The laugh is on me because I’ve just cleaned out and redone our rock garden, and cutting back the ambitious heather was part of the job. I’ve been rooting out gangly plants I never liked, planting more flowers and a greater variety of colours. Now it needs two weeks for the plants to start producing more foliage and flowers, and this evening I will scatter nasturtium seeds, in shades of bright red and orange, around the bare edge of our bisse-fed pond, where the last of the tadpoles are quickly growing into miniature frogs.
Heather is used as a medicinal plant in homeopathic remedies, mainly for cystitis and urinary infections, according to Creapharma in Switzerland.
What I really had in mind was wild, blooming heather (which has sparked more than one song), Calluna vulgaris, and I found a lovely photo of it on a blog I’ve just tripped over, about Swiss wild flowers, flores et fleurs suisses. I’d like to thank the authors for their link to another interesting flowers site, new to me, Swiss Web Flora.
Heather does many nice things for a garden, and attracting bees is one of them in this age where we worry about disappearing bee populations.

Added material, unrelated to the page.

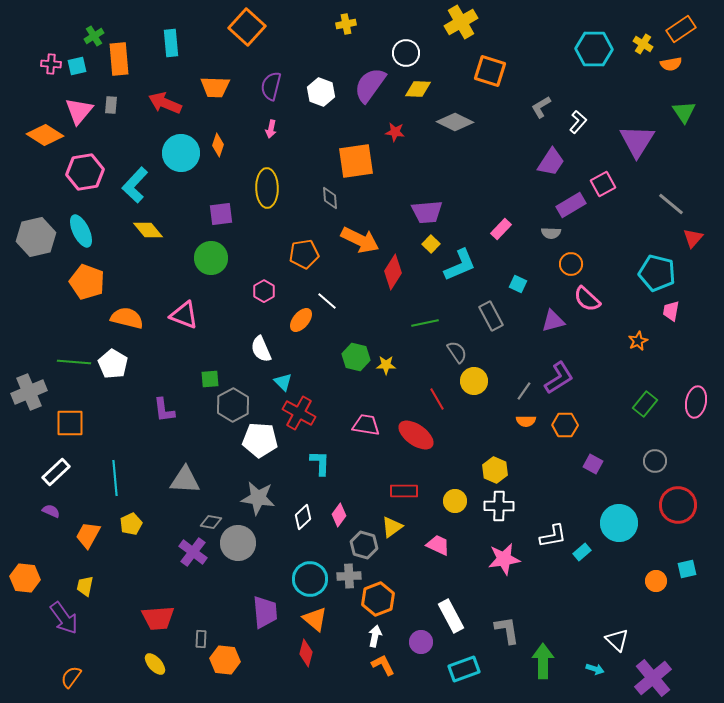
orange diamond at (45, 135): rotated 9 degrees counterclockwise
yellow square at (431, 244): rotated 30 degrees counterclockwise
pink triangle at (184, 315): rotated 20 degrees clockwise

In Scotland it is reputed to bring happiness; there is surely a link.
For now it’s adding soft green but within weeks we’ll start to see pink and purple bushes there, a nice soft brush stroke of colour as the season evolves.

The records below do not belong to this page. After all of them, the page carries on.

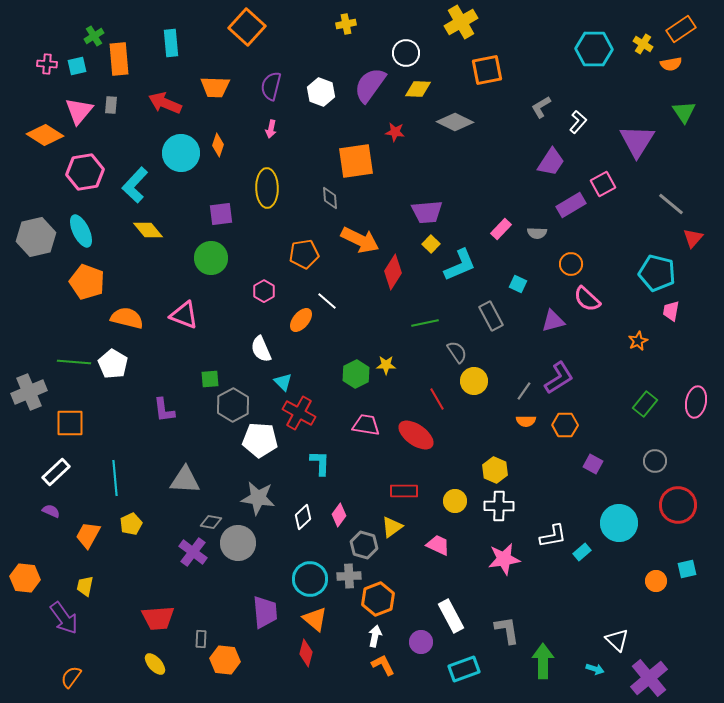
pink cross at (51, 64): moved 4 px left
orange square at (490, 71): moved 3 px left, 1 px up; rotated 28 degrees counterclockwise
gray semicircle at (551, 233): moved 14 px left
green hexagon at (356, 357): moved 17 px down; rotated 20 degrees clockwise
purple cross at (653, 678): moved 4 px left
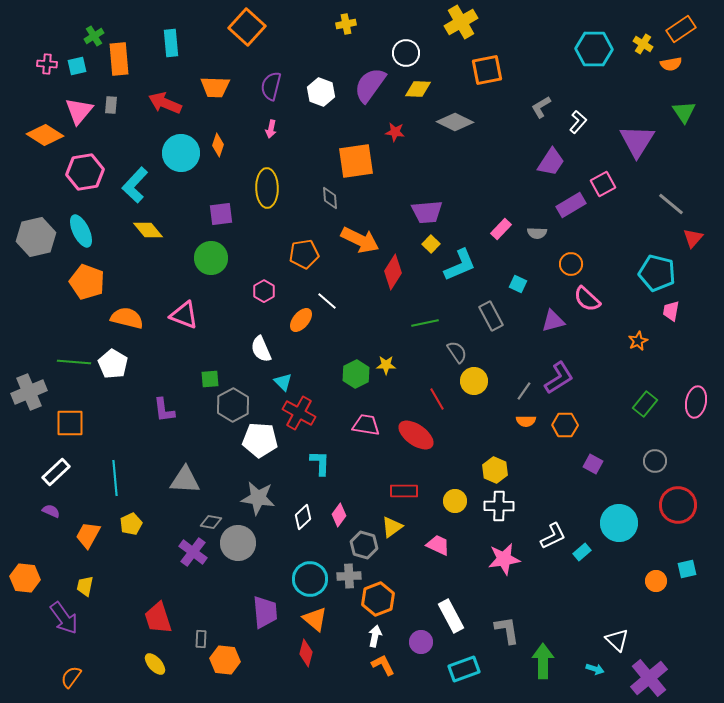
white L-shape at (553, 536): rotated 16 degrees counterclockwise
red trapezoid at (158, 618): rotated 76 degrees clockwise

Two weeks of very unusually warm weather and, even in the mountains, we’re tempted to call it spring.
My elderly neighbour, who has spent her life here and who remembers the weather from past years, like a good farmer, says we’re having August in April, “and that’s not normal!” she worries.
I resisted the temptation to plant, as at 1,100 metres altitude, the days might be warm, but the temperature spread can be huge, with still-chilly nights.
Last weekend I had to mow the lawn, very unusual here before May, and I finally admitted today that Nature’s clock is ahead of mine.
I made out my “urgent” garden chores list this morning:
- scarify the 75% of the lawn I didn’t do last weekend
- use the little handcutter to tidy the edge of the grass, especially along the walk and edge of the veranda
- straighten the wonky fences
- drive in the stakes we put in for small border fences last autumn – they would only go in halfway, with baked soiled back then
- use my little 3-pronged light plastic tool to gently pull out dead leaves from around the bushes and clippers to cut off some of the dead flowers, leaving enough old stalks above them to protect them a bit in case of a sudden cold spell
- convince someone else to reduce the foot-high dead tree stumps, from winter clearing, down to ground level
- separate and move strawberries that I’ve decided will fill a hillside space I created by digging up hopeless grass (more holes than greenery).
And if I have any energy left after that, there is the little weeding tool for reducing dandelions and clover to more manageable populations. People here eat dandelion leaves with bacon and hard-boiled eggs for a spring salad, and since we don’t use chemicals I could do that, but have never made it a priority.
Maybe this is the year to try.
One last chore is to tidy the rock garden: dig up the unwanted flowers that ran down hill reproducing all the way, cut down a few small bushes that suddenly outgrew the garden, and remove dead plant life to make room for the new that is pushing up everywhere.
Next to the hilly rock garden is a lovely pond, fed by an underground stream, a “bisse” as they are known in Valais, one of the thousands of mini-streams fed by glacial melt. It’s filled with dead leaves, grasses, detritus including bits of old flowerpots.
But it is thrumming with life, suddenly filled this week with tadpoles. A friend who knows about these things assured me last year that frogs love having hiding places and a pond that isn’t too tidy, so cleaning it will have to wait until the tadpoles make it to the next stage of their amazing lives and jump out of the pond.